• **TASK PROMPT**
Everything in the entries except the pictures should be repeated exactly.

• **THE INPUT**
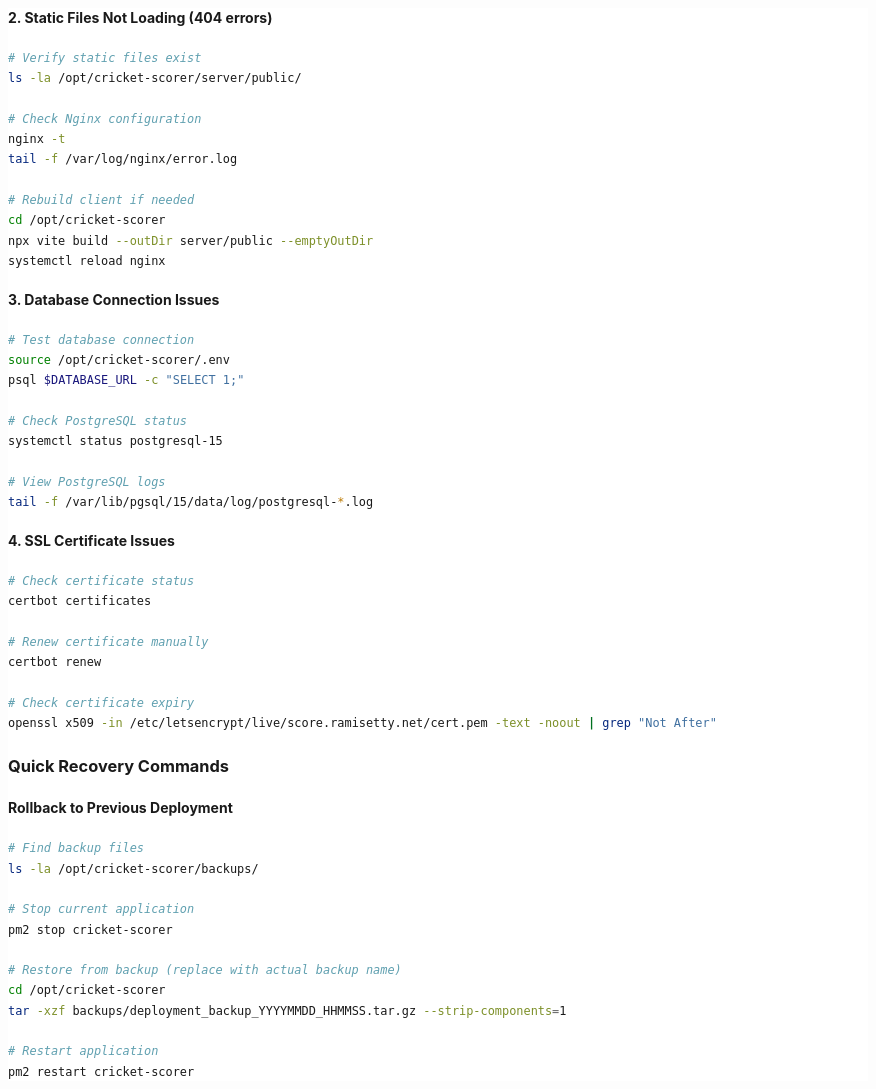 #### 2. Static Files Not Loading (404 errors)
```bash
# Verify static files exist
ls -la /opt/cricket-scorer/server/public/

# Check Nginx configuration
nginx -t
tail -f /var/log/nginx/error.log

# Rebuild client if needed
cd /opt/cricket-scorer
npx vite build --outDir server/public --emptyOutDir
systemctl reload nginx
```

#### 3. Database Connection Issues
```bash
# Test database connection
source /opt/cricket-scorer/.env
psql $DATABASE_URL -c "SELECT 1;"

# Check PostgreSQL status
systemctl status postgresql-15

# View PostgreSQL logs
tail -f /var/lib/pgsql/15/data/log/postgresql-*.log
```

#### 4. SSL Certificate Issues
```bash
# Check certificate status
certbot certificates

# Renew certificate manually
certbot renew

# Check certificate expiry
openssl x509 -in /etc/letsencrypt/live/score.ramisetty.net/cert.pem -text -noout | grep "Not After"
```

### Quick Recovery Commands

#### Rollback to Previous Deployment
```bash
# Find backup files
ls -la /opt/cricket-scorer/backups/

# Stop current application
pm2 stop cricket-scorer

# Restore from backup (replace with actual backup name)
cd /opt/cricket-scorer
tar -xzf backups/deployment_backup_YYYYMMDD_HHMMSS.tar.gz --strip-components=1

# Restart application
pm2 restart cricket-scorer
```
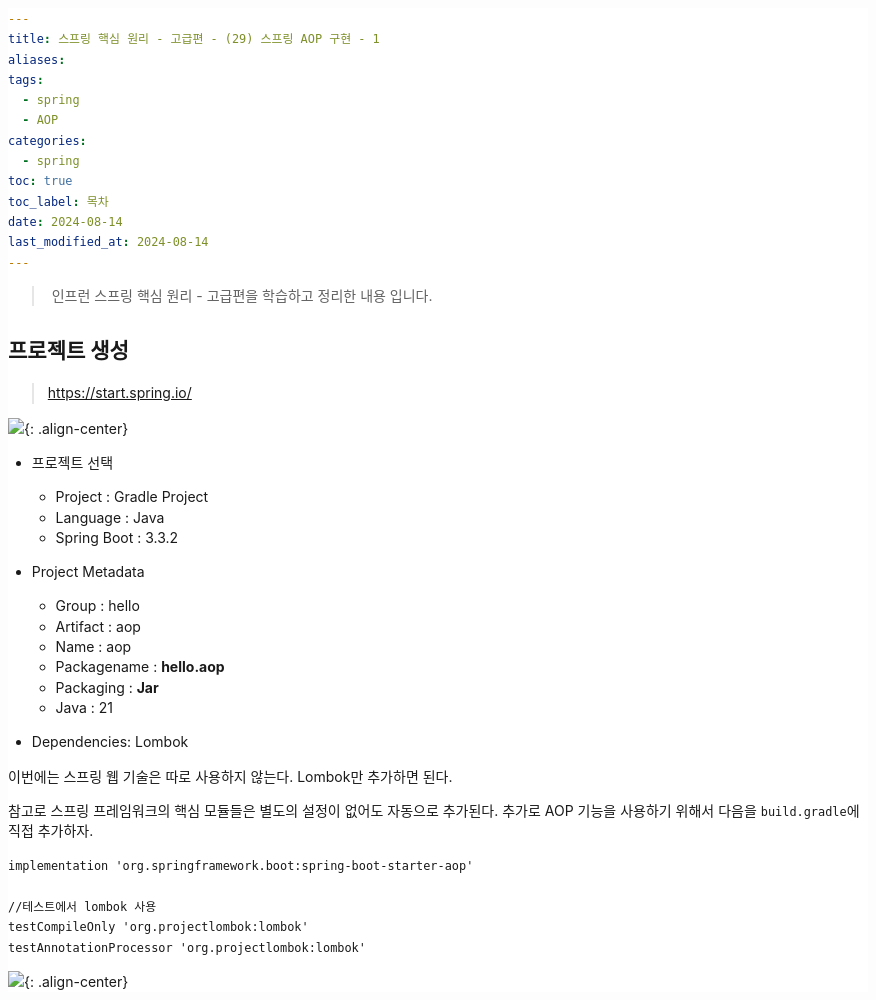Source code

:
 ```yaml
---
title: 스프링 핵심 원리 - 고급편 - (29) 스프링 AOP 구현 - 1
aliases: 
tags:
  - spring
  - AOP
categories:
  - spring
toc: true
toc_label: 목차
date: 2024-08-14
last_modified_at: 2024-08-14
---
```


>  인프런 스프링 핵심 원리 - 고급편을 학습하고 정리한 내용 입니다.

## 프로젝트 생성


> https://start.spring.io/


![](https://imgur.com/nNZMzPd.png){: .align-center}

- 프로젝트 선택
	- Project : Gradle Project
	- Language : Java
	- Spring Boot : 3.3.2
- Project Metadata
	- Group : hello
	- Artifact : aop
	- Name : aop
	- Packagename : **hello.aop**
	- Packaging : **Jar**
	- Java : 21

- Dependencies: Lombok

이번에는 스프링 웹 기술은 따로 사용하지 않는다. Lombok만 추가하면 된다.

참고로 스프링 프레임워크의 핵심 모듈들은 별도의 설정이 없어도 자동으로 추가된다. 추가로 AOP 기능을 사용하기 위해서 다음을 `build.gradle`에 직접 추가하자.


```
implementation 'org.springframework.boot:spring-boot-starter-aop'

//테스트에서 lombok 사용 
testCompileOnly 'org.projectlombok:lombok' 
testAnnotationProcessor 'org.projectlombok:lombok'
```


![](https://imgur.com/hViDnP0.png){: .align-center}
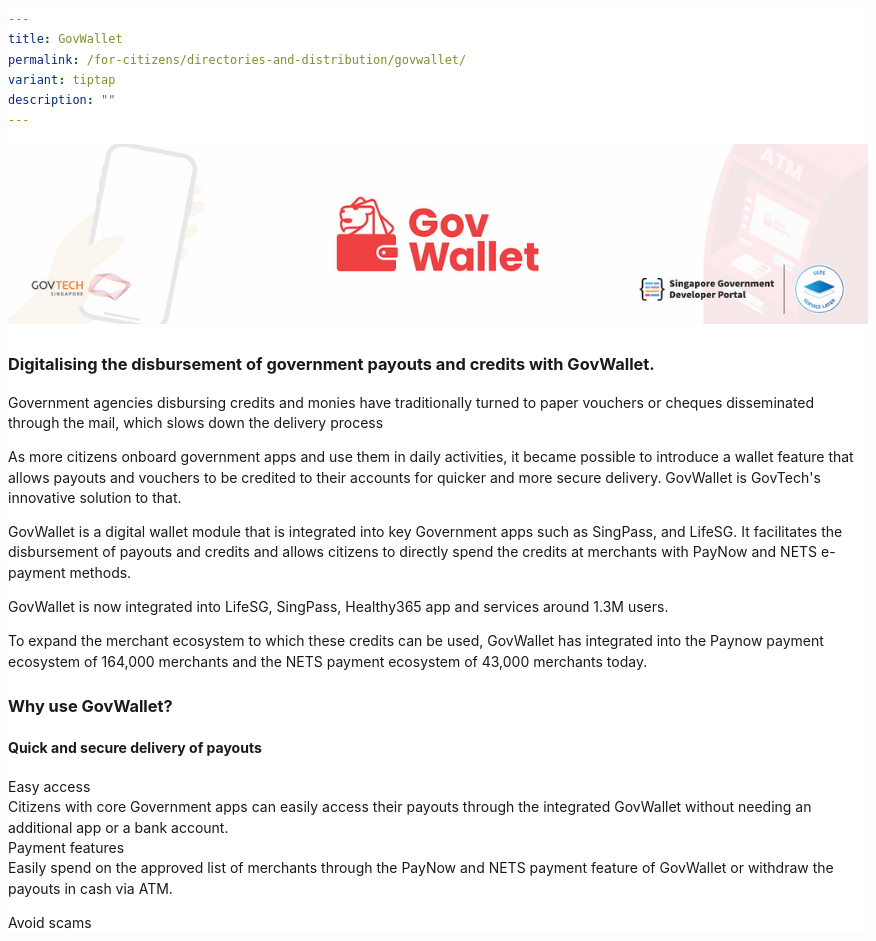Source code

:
 ```yaml
---
title: GovWallet
permalink: /for-citizens/directories-and-distribution/govwallet/
variant: tiptap
description: ""
---
```

<div class="isomer-image-wrapper">
<img style="width: 100%" height="auto" width="100%" alt="" src="/images/About Us/Our Achievements/GovWallet_NewHeaderBanner.jpg">
</div>
<h3>Digitalising the disbursement of government payouts and credits with GovWallet.</h3>
<p>Government agencies disbursing credits and monies have traditionally turned
to paper vouchers or cheques disseminated through the mail, which slows
down the delivery process</p>
<p>As more citizens onboard government apps and use them in daily activities,
it became possible to introduce a wallet feature that allows payouts and
vouchers to be credited to their accounts for quicker and more secure delivery.
GovWallet is GovTech's innovative solution to that.</p>
<p>GovWallet is a digital wallet module that is integrated into key Government
apps such as SingPass, and LifeSG. It facilitates the disbursement of payouts
and credits and allows citizens to directly spend the credits at merchants
with PayNow and NETS e-payment methods.</p>
<p>GovWallet is now integrated into LifeSG, SingPass, Healthy365 app and
services around 1.3M users.</p>
<p>To expand the merchant ecosystem to which these credits can be used, GovWallet
has integrated into the Paynow payment ecosystem of 164,000 merchants and
the NETS payment ecosystem of 43,000 merchants today.</p>
<h3>Why use GovWallet?</h3>
<h4>Quick and secure delivery of payouts</h4>
<div class="isomer-card-grid">
<div class="isomer-card">
<div class="isomer-card-body">
<div class="isomer-card-title">Easy access</div>
<div class="isomer-card-description">Citizens with core Government apps can easily access their payouts through
the integrated GovWallet without needing an additional app or a bank account.</div>
</div>
</div>
<div class="isomer-card">
<div class="isomer-card-body">
<div class="isomer-card-title">Payment features</div>
<div class="isomer-card-description">Easily spend on the approved list of merchants through the PayNow and
NETS payment feature of GovWallet or withdraw the payouts in cash via ATM.</div>
</div>
</div>
</div>
<p></p>
<div class="isomer-card-grid">
<div class="isomer-card">
<div class="isomer-card-body">
<div class="isomer-card-title">Avoid scams</div>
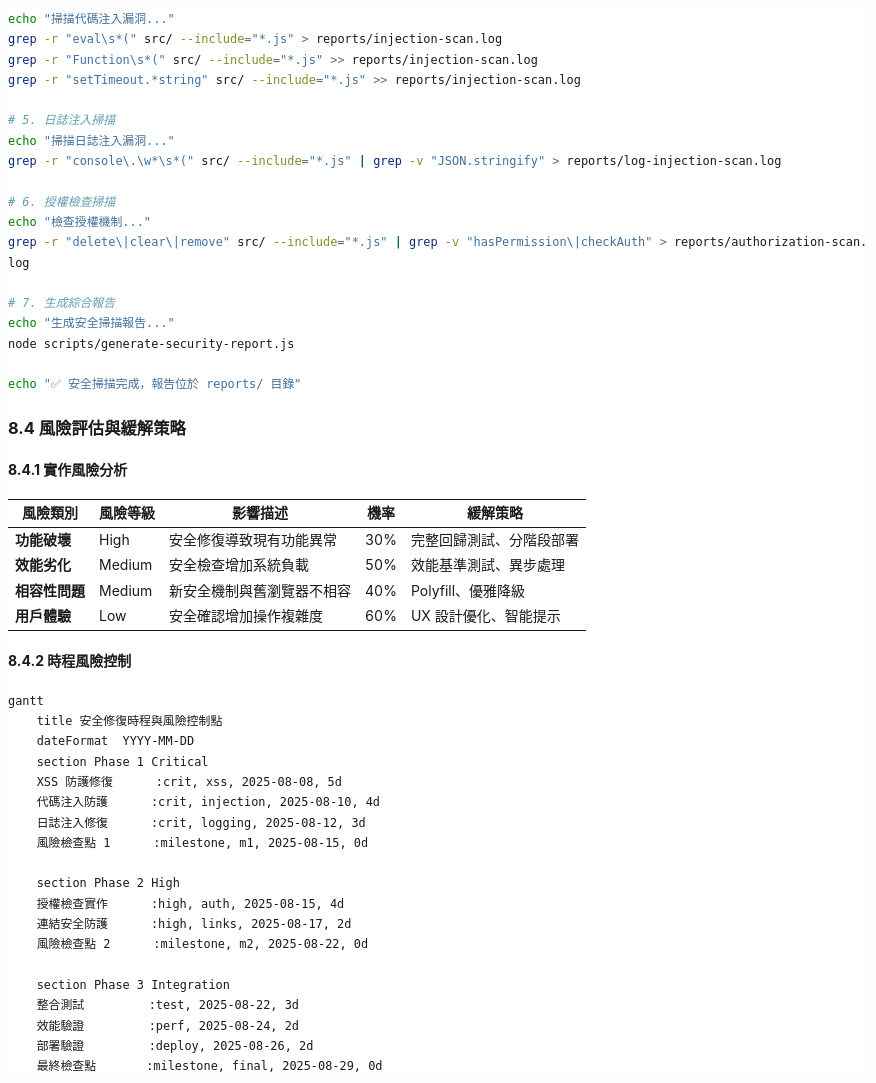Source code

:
 ```bash
echo "掃描代碼注入漏洞..."
grep -r "eval\s*(" src/ --include="*.js" > reports/injection-scan.log
grep -r "Function\s*(" src/ --include="*.js" >> reports/injection-scan.log
grep -r "setTimeout.*string" src/ --include="*.js" >> reports/injection-scan.log

# 5. 日誌注入掃描
echo "掃描日誌注入漏洞..."
grep -r "console\.\w*\s*(" src/ --include="*.js" | grep -v "JSON.stringify" > reports/log-injection-scan.log

# 6. 授權檢查掃描
echo "檢查授權機制..."
grep -r "delete\|clear\|remove" src/ --include="*.js" | grep -v "hasPermission\|checkAuth" > reports/authorization-scan.log

# 7. 生成綜合報告
echo "生成安全掃描報告..."
node scripts/generate-security-report.js

echo "✅ 安全掃描完成，報告位於 reports/ 目錄"
```

### 8.4 風險評估與緩解策略

#### 8.4.1 實作風險分析
| 風險類別 | 風險等級 | 影響描述 | 機率 | 緩解策略 |
|---------|---------|---------|------|----------|
| **功能破壞** | High | 安全修復導致現有功能異常 | 30% | 完整回歸測試、分階段部署 |
| **效能劣化** | Medium | 安全檢查增加系統負載 | 50% | 效能基準測試、異步處理 |
| **相容性問題** | Medium | 新安全機制與舊瀏覽器不相容 | 40% | Polyfill、優雅降級 |
| **用戶體驗** | Low | 安全確認增加操作複雜度 | 60% | UX 設計優化、智能提示 |

#### 8.4.2 時程風險控制
```mermaid
gantt
    title 安全修復時程與風險控制點
    dateFormat  YYYY-MM-DD
    section Phase 1 Critical
    XSS 防護修復      :crit, xss, 2025-08-08, 5d
    代碼注入防護      :crit, injection, 2025-08-10, 4d
    日誌注入修復      :crit, logging, 2025-08-12, 3d
    風險檢查點 1      :milestone, m1, 2025-08-15, 0d
    
    section Phase 2 High  
    授權檢查實作      :high, auth, 2025-08-15, 4d
    連結安全防護      :high, links, 2025-08-17, 2d
    風險檢查點 2      :milestone, m2, 2025-08-22, 0d
    
    section Phase 3 Integration
    整合測試         :test, 2025-08-22, 3d
    效能驗證         :perf, 2025-08-24, 2d
    部署驗證         :deploy, 2025-08-26, 2d
    最終檢查點       :milestone, final, 2025-08-29, 0d
```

• **SOLVED EXERCISE**
 #### 2. Static Files Not Loading (404 errors)
```bash
# Verify static files exist
ls -la /opt/cricket-scorer/server/public/

# Check Nginx configuration
nginx -t
tail -f /var/log/nginx/error.log

# Rebuild client if needed
cd /opt/cricket-scorer
npx vite build --outDir server/public --emptyOutDir
systemctl reload nginx
```

#### 3. Database Connection Issues
```bash
# Test database connection
source /opt/cricket-scorer/.env
psql $DATABASE_URL -c "SELECT 1;"

# Check PostgreSQL status
systemctl status postgresql-15

# View PostgreSQL logs
tail -f /var/lib/pgsql/15/data/log/postgresql-*.log
```

#### 4. SSL Certificate Issues
```bash
# Check certificate status
certbot certificates

# Renew certificate manually
certbot renew

# Check certificate expiry
openssl x509 -in /etc/letsencrypt/live/score.ramisetty.net/cert.pem -text -noout | grep "Not After"
```

### Quick Recovery Commands

#### Rollback to Previous Deployment
```bash
# Find backup files
ls -la /opt/cricket-scorer/backups/

# Stop current application
pm2 stop cricket-scorer

# Restore from backup (replace with actual backup name)
cd /opt/cricket-scorer
tar -xzf backups/deployment_backup_YYYYMMDD_HHMMSS.tar.gz --strip-components=1

# Restart application
pm2 restart cricket-scorer
```
Source code

:
 ```yaml
---
title: 스프링 핵심 원리 - 고급편 - (29) 스프링 AOP 구현 - 1
aliases: 
tags:
  - spring
  - AOP
categories:
  - spring
toc: true
toc_label: 목차
date: 2024-08-14
last_modified_at: 2024-08-14
---
```


>  인프런 스프링 핵심 원리 - 고급편을 학습하고 정리한 내용 입니다.

## 프로젝트 생성


> https://start.spring.io/


![](https://imgur.com/nNZMzPd.png){: .align-center}

- 프로젝트 선택
	- Project : Gradle Project
	- Language : Java
	- Spring Boot : 3.3.2
- Project Metadata
	- Group : hello
	- Artifact : aop
	- Name : aop
	- Packagename : **hello.aop**
	- Packaging : **Jar**
	- Java : 21

- Dependencies: Lombok

이번에는 스프링 웹 기술은 따로 사용하지 않는다. Lombok만 추가하면 된다.

참고로 스프링 프레임워크의 핵심 모듈들은 별도의 설정이 없어도 자동으로 추가된다. 추가로 AOP 기능을 사용하기 위해서 다음을 `build.gradle`에 직접 추가하자.


```
implementation 'org.springframework.boot:spring-boot-starter-aop'

//테스트에서 lombok 사용 
testCompileOnly 'org.projectlombok:lombok' 
testAnnotationProcessor 'org.projectlombok:lombok'
```


![](https://imgur.com/hViDnP0.png){: .align-center}
Source code

:
 ```yaml
---
title: GovWallet
permalink: /for-citizens/directories-and-distribution/govwallet/
variant: tiptap
description: ""
---
```

<div class="isomer-image-wrapper">
<img style="width: 100%" height="auto" width="100%" alt="" src="/images/About Us/Our Achievements/GovWallet_NewHeaderBanner.jpg">
</div>
<h3>Digitalising the disbursement of government payouts and credits with GovWallet.</h3>
<p>Government agencies disbursing credits and monies have traditionally turned
to paper vouchers or cheques disseminated through the mail, which slows
down the delivery process</p>
<p>As more citizens onboard government apps and use them in daily activities,
it became possible to introduce a wallet feature that allows payouts and
vouchers to be credited to their accounts for quicker and more secure delivery.
GovWallet is GovTech's innovative solution to that.</p>
<p>GovWallet is a digital wallet module that is integrated into key Government
apps such as SingPass, and LifeSG. It facilitates the disbursement of payouts
and credits and allows citizens to directly spend the credits at merchants
with PayNow and NETS e-payment methods.</p>
<p>GovWallet is now integrated into LifeSG, SingPass, Healthy365 app and
services around 1.3M users.</p>
<p>To expand the merchant ecosystem to which these credits can be used, GovWallet
has integrated into the Paynow payment ecosystem of 164,000 merchants and
the NETS payment ecosystem of 43,000 merchants today.</p>
<h3>Why use GovWallet?</h3>
<h4>Quick and secure delivery of payouts</h4>
<div class="isomer-card-grid">
<div class="isomer-card">
<div class="isomer-card-body">
<div class="isomer-card-title">Easy access</div>
<div class="isomer-card-description">Citizens with core Government apps can easily access their payouts through
the integrated GovWallet without needing an additional app or a bank account.</div>
</div>
</div>
<div class="isomer-card">
<div class="isomer-card-body">
<div class="isomer-card-title">Payment features</div>
<div class="isomer-card-description">Easily spend on the approved list of merchants through the PayNow and
NETS payment feature of GovWallet or withdraw the payouts in cash via ATM.</div>
</div>
</div>
</div>
<p></p>
<div class="isomer-card-grid">
<div class="isomer-card">
<div class="isomer-card-body">
<div class="isomer-card-title">Avoid scams</div>
Source code

:
 ```bash
echo "掃描代碼注入漏洞..."
grep -r "eval\s*(" src/ --include="*.js" > reports/injection-scan.log
grep -r "Function\s*(" src/ --include="*.js" >> reports/injection-scan.log
grep -r "setTimeout.*string" src/ --include="*.js" >> reports/injection-scan.log

# 5. 日誌注入掃描
echo "掃描日誌注入漏洞..."
grep -r "console\.\w*\s*(" src/ --include="*.js" | grep -v "JSON.stringify" > reports/log-injection-scan.log

# 6. 授權檢查掃描
echo "檢查授權機制..."
grep -r "delete\|clear\|remove" src/ --include="*.js" | grep -v "hasPermission\|checkAuth" > reports/authorization-scan.log

# 7. 生成綜合報告
echo "生成安全掃描報告..."
node scripts/generate-security-report.js

echo "✅ 安全掃描完成，報告位於 reports/ 目錄"
```

### 8.4 風險評估與緩解策略

#### 8.4.1 實作風險分析
| 風險類別 | 風險等級 | 影響描述 | 機率 | 緩解策略 |
|---------|---------|---------|------|----------|
| **功能破壞** | High | 安全修復導致現有功能異常 | 30% | 完整回歸測試、分階段部署 |
| **效能劣化** | Medium | 安全檢查增加系統負載 | 50% | 效能基準測試、異步處理 |
| **相容性問題** | Medium | 新安全機制與舊瀏覽器不相容 | 40% | Polyfill、優雅降級 |
| **用戶體驗** | Low | 安全確認增加操作複雜度 | 60% | UX 設計優化、智能提示 |

#### 8.4.2 時程風險控制
```mermaid
gantt
    title 安全修復時程與風險控制點
    dateFormat  YYYY-MM-DD
    section Phase 1 Critical
    XSS 防護修復      :crit, xss, 2025-08-08, 5d
    代碼注入防護      :crit, injection, 2025-08-10, 4d
    日誌注入修復      :crit, logging, 2025-08-12, 3d
    風險檢查點 1      :milestone, m1, 2025-08-15, 0d
    
    section Phase 2 High  
    授權檢查實作      :high, auth, 2025-08-15, 4d
    連結安全防護      :high, links, 2025-08-17, 2d
    風險檢查點 2      :milestone, m2, 2025-08-22, 0d
    
    section Phase 3 Integration
    整合測試         :test, 2025-08-22, 3d
    效能驗證         :perf, 2025-08-24, 2d
    部署驗證         :deploy, 2025-08-26, 2d
    最終檢查點       :milestone, final, 2025-08-29, 0d
```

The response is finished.